What you need to do: Pull out each line in the data below that contains the word "Menu".

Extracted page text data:
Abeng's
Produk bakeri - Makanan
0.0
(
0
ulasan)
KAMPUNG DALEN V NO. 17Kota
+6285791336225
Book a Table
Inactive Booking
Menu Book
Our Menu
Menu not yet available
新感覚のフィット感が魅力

---

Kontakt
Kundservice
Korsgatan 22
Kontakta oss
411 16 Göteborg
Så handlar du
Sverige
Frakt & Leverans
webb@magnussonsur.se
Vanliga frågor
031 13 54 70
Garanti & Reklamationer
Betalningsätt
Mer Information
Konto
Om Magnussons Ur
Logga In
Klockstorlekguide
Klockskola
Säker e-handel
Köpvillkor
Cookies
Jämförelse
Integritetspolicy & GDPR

Solution to this exercise:
Menu Book
Our Menu
Menu not yet available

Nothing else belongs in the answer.